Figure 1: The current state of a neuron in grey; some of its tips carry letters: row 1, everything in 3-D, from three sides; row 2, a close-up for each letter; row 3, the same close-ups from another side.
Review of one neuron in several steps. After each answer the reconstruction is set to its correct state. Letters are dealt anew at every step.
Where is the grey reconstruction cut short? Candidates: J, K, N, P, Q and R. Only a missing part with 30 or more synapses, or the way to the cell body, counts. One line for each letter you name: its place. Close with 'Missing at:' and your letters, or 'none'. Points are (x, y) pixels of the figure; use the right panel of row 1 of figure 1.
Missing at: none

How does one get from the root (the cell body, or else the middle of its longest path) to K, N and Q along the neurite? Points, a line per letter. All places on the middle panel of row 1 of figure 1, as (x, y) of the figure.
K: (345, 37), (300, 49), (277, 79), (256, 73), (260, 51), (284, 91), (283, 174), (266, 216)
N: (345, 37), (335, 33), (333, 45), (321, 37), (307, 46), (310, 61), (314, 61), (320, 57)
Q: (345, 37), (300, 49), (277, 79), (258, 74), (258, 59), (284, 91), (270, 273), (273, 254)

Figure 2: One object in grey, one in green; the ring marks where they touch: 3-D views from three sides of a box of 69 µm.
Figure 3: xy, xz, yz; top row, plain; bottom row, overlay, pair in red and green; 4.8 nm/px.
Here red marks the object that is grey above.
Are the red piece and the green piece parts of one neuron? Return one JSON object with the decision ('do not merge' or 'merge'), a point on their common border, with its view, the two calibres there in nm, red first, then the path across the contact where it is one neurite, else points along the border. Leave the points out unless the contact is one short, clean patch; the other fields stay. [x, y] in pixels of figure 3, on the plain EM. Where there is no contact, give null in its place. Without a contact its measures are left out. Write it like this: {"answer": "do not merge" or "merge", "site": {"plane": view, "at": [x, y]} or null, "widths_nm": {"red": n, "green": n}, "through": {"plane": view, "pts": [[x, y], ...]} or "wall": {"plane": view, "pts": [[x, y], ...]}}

________

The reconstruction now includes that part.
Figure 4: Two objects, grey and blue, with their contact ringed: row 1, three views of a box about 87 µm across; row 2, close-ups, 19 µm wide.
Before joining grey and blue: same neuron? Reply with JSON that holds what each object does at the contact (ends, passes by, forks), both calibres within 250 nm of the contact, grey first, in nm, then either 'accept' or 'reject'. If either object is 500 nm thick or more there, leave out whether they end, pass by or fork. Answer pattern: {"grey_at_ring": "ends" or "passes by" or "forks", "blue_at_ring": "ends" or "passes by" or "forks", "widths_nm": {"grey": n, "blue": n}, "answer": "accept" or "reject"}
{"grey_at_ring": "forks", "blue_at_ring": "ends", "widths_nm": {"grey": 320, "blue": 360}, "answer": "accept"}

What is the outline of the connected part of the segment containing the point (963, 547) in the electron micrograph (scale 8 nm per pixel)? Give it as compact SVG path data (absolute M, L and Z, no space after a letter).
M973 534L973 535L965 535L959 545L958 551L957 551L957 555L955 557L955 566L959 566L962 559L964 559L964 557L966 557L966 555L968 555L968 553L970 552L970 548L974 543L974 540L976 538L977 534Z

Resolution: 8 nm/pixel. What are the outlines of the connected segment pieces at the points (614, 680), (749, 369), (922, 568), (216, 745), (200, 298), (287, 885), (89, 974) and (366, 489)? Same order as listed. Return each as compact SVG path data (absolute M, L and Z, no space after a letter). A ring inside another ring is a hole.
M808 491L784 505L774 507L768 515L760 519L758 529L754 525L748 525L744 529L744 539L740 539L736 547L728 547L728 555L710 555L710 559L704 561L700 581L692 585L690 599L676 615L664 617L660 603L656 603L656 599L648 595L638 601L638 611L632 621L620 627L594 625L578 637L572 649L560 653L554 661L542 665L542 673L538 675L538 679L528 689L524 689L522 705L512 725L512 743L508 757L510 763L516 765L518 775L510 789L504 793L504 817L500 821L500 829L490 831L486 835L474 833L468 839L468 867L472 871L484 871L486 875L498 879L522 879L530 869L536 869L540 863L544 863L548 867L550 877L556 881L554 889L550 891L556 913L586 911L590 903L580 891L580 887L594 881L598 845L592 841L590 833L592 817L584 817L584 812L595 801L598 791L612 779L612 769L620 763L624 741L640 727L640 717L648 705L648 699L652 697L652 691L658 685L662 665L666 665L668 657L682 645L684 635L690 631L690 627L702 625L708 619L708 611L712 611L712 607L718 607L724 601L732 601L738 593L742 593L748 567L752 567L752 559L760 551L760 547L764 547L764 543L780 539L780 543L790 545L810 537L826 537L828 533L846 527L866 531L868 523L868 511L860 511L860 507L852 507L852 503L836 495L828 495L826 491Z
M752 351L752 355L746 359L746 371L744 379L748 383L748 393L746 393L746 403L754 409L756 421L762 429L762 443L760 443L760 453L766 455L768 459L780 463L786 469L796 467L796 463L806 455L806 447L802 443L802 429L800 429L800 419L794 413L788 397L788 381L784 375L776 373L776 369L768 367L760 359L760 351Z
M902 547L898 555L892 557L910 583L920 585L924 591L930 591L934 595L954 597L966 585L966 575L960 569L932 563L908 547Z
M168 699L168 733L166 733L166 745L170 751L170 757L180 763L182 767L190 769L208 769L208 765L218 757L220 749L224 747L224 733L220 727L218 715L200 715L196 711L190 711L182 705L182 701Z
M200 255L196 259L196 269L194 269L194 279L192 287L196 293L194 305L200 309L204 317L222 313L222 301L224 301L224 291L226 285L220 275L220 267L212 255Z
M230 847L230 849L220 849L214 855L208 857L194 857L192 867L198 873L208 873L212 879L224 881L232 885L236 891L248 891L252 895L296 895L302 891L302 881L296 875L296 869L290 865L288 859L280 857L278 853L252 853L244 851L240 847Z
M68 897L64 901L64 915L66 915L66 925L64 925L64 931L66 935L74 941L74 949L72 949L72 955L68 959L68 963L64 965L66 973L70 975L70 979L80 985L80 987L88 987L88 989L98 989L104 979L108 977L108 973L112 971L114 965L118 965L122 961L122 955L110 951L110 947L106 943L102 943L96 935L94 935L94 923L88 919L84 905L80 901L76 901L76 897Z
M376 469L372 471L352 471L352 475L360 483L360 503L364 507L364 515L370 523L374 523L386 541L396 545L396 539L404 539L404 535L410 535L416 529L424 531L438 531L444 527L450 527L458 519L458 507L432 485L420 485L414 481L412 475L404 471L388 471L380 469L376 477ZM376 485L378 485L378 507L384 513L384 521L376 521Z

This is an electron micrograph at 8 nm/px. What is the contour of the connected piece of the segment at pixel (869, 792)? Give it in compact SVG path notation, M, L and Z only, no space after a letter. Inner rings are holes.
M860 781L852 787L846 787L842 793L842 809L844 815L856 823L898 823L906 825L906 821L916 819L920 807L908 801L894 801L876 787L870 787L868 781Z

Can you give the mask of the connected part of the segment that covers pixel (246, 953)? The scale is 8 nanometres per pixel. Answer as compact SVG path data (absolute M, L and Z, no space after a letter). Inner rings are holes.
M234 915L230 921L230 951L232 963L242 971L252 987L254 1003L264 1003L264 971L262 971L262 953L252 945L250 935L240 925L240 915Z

________

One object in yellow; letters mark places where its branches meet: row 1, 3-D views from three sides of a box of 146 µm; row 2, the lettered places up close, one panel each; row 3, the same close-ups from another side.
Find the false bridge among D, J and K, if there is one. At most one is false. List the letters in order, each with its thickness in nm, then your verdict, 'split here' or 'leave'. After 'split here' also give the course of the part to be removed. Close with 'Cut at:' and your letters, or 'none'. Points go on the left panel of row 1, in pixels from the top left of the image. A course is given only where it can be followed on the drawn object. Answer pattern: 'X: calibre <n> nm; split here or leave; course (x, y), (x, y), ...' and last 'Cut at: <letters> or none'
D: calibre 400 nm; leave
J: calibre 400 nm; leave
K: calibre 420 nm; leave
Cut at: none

________

» What to produce
Scan the listing above, and wherever a line holds the string "sides", copy that line.

» Written solution
Figure 1: The current state of a neuron in grey; some of its tips carry letters: row 1, everything in 3-D, from three sides; row 2, a close-up for each letter; row 3, the same close-ups from another side.
Figure 2: One object in grey, one in green; the ring marks where they touch: 3-D views from three sides of a box of 69 µm.
One object in yellow; letters mark places where its branches meet: row 1, 3-D views from three sides of a box of 146 µm; row 2, the lettered places up close, one panel each; row 3, the same close-ups from another side.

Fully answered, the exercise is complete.